After Drive having already left UK cinemas and me having missed it on multiple occasions, I finally made it to an 11:30pm screening half way round the world at the Embassy Theatre cinema – the one which was remodelled and art-deco-ed out for the premiere of Peter Jackson’s Lord of the Rings: Return of the King in 2003 – in New Zealand’s capital city, Wellington.

And damn, it was totally worth the wait.

Danish-born and New York raised director, Nicolas Winding Refn, had been lurking in the back-wings of Copenhagen until Drive, his first USA produced film, hits the screens at Cannes 2011.

Constructed of a culmination of artistic shots of the Driver’s scorpion emblazoned silver satin jacket, which somewhat reminiscent of Anger’s Scorpio Rising, some gaudy pink-neon opening credits in a font not dissimilar to that of Dirty Dancing (or probably more aptly the Vice City video game) and an 80s soundtrack, the mindless action-packed film trailer really did mislead.

And probably it was the most awesome mislead of the year.

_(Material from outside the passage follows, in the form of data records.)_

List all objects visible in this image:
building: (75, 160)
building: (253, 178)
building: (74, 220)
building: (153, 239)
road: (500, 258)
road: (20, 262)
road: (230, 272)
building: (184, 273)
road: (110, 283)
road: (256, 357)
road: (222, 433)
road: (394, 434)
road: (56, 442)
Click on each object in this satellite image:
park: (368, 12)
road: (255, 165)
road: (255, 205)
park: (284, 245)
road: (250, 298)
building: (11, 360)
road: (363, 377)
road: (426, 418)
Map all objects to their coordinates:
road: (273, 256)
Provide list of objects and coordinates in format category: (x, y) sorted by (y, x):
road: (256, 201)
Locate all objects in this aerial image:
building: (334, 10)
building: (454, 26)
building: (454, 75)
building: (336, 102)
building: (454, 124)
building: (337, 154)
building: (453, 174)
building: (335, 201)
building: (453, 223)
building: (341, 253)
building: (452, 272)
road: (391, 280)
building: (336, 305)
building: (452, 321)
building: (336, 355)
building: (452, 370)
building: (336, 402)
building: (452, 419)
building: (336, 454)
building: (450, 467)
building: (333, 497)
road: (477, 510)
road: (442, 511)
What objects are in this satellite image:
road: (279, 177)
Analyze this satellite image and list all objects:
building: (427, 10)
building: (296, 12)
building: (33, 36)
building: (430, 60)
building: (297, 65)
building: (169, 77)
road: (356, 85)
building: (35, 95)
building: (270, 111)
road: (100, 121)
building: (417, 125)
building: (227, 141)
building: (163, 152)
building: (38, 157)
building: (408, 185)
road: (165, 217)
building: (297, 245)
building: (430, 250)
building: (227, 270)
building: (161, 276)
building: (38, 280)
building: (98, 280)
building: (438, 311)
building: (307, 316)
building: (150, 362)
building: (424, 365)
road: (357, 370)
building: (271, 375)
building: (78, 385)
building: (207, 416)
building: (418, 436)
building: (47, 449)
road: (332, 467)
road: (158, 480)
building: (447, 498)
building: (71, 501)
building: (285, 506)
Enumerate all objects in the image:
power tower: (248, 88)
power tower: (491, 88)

Adapted from James Sallis’ 2005 novel of the same name, Drive is a violent mesh of neo-noir crime and social drama parading as action thriller with enough artyness to be indie but not enough plot-drag to be more or less than that. A warm and perfect spot to be in.

The story follows the unnamed Driver (Ryan Gosling) who drives stunt cars by day and getaway cars by night. After becoming involved with his neighbour, Irene (Carey Mulligan) and her young son, the Driver is swept up in a final crime to clear Irene’s husbands’ debts. After that, it gets messy…

Though the book dominoes through a concise chain of events, it’s strangely written as though it never went through editing at its publishers, with word ellipsis and uncomfortable grammar. Yet the film smooths out the creases of the book, and captures the Driver’s withdrawn, verging on socially inept character.

What’s left to say other than that I wish I could get away with saying, “I drive,” like I was in a Hollywood film but not actually being in one.